In Mike Lew's "Tiger Style!,"  the pressures upon a model minority may lead it to become a mad (crazy as well as angry) model minority. From that madness and that anger can emerge the sort of frantic attempts to achieve fulfillment that pervade the play.

The trenchant farce, brimming with social commentary and with a note of restful affirmation at the end, opened a three-weekend run Friday night at Fonseca Theatre Company. To go full Western or full Eastern are opposing missions the show's brace of heroes adopts. Neither attempt to escape their respective identities as they've been cultivated since birth is destined to be successful.

Jordan Flores Schwartz, the FTC's producing director, directs an expressive five-person cast, three of

Albert and Jennifer at sixes and sevens, with their parents in perpetual background.

whom play several roles each.  The set's back wall features a prominent pen-and-ink drawing of the title's tiger, which also resonates with the meaning of the groundbreaking Chinese hit film "Crouching Tiger, Hidden Dragon." And the significance of that title suggests the passion under the surface of everyday life; figuratively, scary creatures always seem to generate emotional energy all of us may have trouble dealing with.

The verbal fireworks here are concentrated in a Chinese-American brother and sister, California overachievers in their disturbed young adulthood. The writing may be a bit overloaded, but it is richly imagined and wickedly funny. The siblings find the values and skills they've absorbed from childhood inadequate. Kim Egan and  Sean Qiu play Jennifer and Albert Chen, irked in Irvine and evidently at odds with meeting the challenges of  personal fulfillment anywhere in the contemporary West. Some of those challenges are rooted in racism, as well as in stereotypes somewhat subscribed to by status-conscious Chinese-Americans, such as their parents.

Lew has made durable survivors of those parents, played by Ian Cruz and Tracy Herring, who were compatibly partnered also in FTC's "Salt Pepper Ketchup" in early 2020. Their comic gifts are drawn upon more deeply in this show; they are also the characters who best convey the irony of their offspring's need to identify as unlucky, oppressed outsiders shocked to discover they may be onlookers on their own lives — despite all the awards, educational credentials and their almost offhand achievement of success in classical music, now discarded.

The parents seem innocent of any agenda that could be hemming the kids in, but they may be a touch disingenuous about it. Parents have a way of deflecting the energy in their children's confrontation scenes; this mom and dad share with many parents from all races and places the techniques they honed long ago during toddler tantrums. 
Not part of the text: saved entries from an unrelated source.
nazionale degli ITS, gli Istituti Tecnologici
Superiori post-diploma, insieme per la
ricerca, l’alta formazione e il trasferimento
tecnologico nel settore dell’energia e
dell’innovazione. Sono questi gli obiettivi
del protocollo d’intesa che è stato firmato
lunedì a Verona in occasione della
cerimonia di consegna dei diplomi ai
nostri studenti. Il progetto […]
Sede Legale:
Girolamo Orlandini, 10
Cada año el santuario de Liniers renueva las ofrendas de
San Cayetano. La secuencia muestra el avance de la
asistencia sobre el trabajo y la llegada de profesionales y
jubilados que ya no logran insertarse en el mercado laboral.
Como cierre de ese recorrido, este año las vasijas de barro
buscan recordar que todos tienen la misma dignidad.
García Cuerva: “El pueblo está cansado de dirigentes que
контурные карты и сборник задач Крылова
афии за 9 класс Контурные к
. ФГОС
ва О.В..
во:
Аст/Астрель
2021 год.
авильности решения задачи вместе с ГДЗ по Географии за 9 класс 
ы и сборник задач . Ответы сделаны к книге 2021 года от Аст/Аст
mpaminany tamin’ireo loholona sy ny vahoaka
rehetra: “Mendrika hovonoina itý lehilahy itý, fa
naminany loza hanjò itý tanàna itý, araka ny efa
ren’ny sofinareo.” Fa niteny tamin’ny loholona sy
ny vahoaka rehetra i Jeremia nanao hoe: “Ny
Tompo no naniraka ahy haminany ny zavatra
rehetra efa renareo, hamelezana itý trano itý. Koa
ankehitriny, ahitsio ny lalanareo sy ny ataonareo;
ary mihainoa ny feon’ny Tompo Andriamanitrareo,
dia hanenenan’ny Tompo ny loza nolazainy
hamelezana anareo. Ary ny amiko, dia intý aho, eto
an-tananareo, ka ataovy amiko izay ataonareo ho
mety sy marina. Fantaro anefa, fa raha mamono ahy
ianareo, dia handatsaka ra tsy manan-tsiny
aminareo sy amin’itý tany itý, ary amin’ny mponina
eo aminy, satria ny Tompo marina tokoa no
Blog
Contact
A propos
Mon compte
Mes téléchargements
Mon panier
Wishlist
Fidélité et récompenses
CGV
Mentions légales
Cruz also plays Albert's sell-out boss Melvin, with whom he shares an ethnic background but is otherwise smoothly assimilated. I wish Melvin's wig didn't look so silly, because it made him look more patently ridiculous than his behavior was supposed to. I think the playwright is weighing some insights about status discrepancies within the Chinese-American community that are in danger of getting lost every time Melvin is onstage just because of his appearance.

Of Herring's other roles, the one that struck the most sparks, especially in opposition to Kim Egan's Jennifer, was as a therapist hard put to connect with this over-studious and controlling client. The modulation from spouting platitudes through trying to meet Jennifer on rational common ground to finally letting her exasperation show was delightful. It also amounted to one of the more involving episodes of Egan's performance on opening night.
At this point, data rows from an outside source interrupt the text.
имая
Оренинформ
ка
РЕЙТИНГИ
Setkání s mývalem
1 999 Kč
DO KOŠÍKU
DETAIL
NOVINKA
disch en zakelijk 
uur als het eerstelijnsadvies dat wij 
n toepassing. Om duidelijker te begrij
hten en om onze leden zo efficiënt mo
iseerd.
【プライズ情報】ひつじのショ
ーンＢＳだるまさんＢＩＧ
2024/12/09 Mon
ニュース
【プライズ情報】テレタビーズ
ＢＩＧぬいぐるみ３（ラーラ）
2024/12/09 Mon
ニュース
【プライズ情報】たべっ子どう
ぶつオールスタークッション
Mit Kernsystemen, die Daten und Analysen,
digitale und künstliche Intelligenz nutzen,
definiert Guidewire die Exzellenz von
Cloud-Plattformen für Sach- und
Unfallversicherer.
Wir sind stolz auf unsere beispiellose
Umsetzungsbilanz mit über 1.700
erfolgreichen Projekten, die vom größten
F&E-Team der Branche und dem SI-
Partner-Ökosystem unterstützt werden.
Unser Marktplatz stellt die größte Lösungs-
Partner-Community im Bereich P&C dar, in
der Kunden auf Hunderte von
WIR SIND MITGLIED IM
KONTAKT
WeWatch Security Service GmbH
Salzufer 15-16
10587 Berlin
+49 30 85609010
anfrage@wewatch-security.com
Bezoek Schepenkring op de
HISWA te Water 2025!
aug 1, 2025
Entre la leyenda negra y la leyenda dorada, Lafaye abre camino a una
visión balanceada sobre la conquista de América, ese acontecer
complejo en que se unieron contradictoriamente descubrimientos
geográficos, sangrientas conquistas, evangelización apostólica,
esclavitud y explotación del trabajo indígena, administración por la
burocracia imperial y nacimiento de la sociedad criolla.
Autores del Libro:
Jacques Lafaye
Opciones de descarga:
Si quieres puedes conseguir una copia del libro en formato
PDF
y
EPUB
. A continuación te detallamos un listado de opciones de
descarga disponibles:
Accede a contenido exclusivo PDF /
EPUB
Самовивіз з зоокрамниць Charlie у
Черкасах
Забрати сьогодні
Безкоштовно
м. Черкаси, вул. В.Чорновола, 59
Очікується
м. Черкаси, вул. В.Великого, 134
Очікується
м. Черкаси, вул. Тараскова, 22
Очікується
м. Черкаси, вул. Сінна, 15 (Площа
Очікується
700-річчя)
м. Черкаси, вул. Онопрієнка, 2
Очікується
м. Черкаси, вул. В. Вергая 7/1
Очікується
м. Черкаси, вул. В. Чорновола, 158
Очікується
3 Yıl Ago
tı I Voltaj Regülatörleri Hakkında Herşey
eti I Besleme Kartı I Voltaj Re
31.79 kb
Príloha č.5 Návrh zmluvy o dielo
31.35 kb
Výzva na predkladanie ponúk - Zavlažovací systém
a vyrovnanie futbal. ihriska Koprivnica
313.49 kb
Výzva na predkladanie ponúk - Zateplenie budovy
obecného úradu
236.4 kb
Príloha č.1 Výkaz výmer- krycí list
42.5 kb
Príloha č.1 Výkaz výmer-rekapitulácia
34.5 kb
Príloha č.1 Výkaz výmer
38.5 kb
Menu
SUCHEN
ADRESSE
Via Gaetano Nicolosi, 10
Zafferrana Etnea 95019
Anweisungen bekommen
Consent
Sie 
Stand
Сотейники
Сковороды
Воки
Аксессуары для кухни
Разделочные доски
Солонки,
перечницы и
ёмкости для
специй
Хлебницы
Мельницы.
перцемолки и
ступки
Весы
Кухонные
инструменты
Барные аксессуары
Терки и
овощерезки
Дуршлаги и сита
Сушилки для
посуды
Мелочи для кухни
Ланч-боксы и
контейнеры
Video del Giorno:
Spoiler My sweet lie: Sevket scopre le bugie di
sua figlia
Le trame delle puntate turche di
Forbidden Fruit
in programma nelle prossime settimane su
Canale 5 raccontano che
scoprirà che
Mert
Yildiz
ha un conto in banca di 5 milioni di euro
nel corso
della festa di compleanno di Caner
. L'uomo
The fifth actor, Jacob Pettyjohn, filled the inevitable function of  representing white supremacy, though both his characters were such enjoyable caricatures that it became clear Jennifer and Albert are partly responsible for their relatively inferior position with respect to each one. The characters of Albert's colleague, then superior, Russ the Bus and Jennifer's feckless, commitment-averse boyfriend Reggie exerted a kind of control compounded of white-skin privilege and the siblings' unintended complicity. 
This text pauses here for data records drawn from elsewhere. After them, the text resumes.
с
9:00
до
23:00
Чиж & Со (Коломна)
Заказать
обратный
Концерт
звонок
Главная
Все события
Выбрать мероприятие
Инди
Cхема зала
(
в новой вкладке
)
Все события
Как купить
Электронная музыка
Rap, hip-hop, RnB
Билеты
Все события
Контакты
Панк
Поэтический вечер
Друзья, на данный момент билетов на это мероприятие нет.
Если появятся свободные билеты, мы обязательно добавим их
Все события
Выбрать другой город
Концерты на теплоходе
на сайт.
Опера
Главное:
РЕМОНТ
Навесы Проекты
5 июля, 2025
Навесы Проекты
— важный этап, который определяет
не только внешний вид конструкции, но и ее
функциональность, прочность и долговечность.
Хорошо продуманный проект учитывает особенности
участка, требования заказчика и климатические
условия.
The plot moves onto a fantasy level that gives body to Albert's dreams of significance, which are just so many castles in the air. There's a climactic visit to the People's Republic of China. That country predictably doesn't offer the sort of homeland experience Jennifer and Albert were expecting. The array of threats and challenges occupies a whole new battlefield far from the feeling of dislocation the young Chens already had in America. It's not worth a spoiler alert to mention that (surprise!) it turns out there's no place like home. The sentimental ending seems both acceptable and unavoidable. The turmoil leading up to it is both sufficiently entertaining and thought-provoking. "Tiger Style!" is never short on style as it drives the message home.




Comments

  1. I also saw the play on opening night and enjoyed it, but as usually happens, after I read Jay Harvey’s review, I now better understand the play and what it’s communicating. Thank you!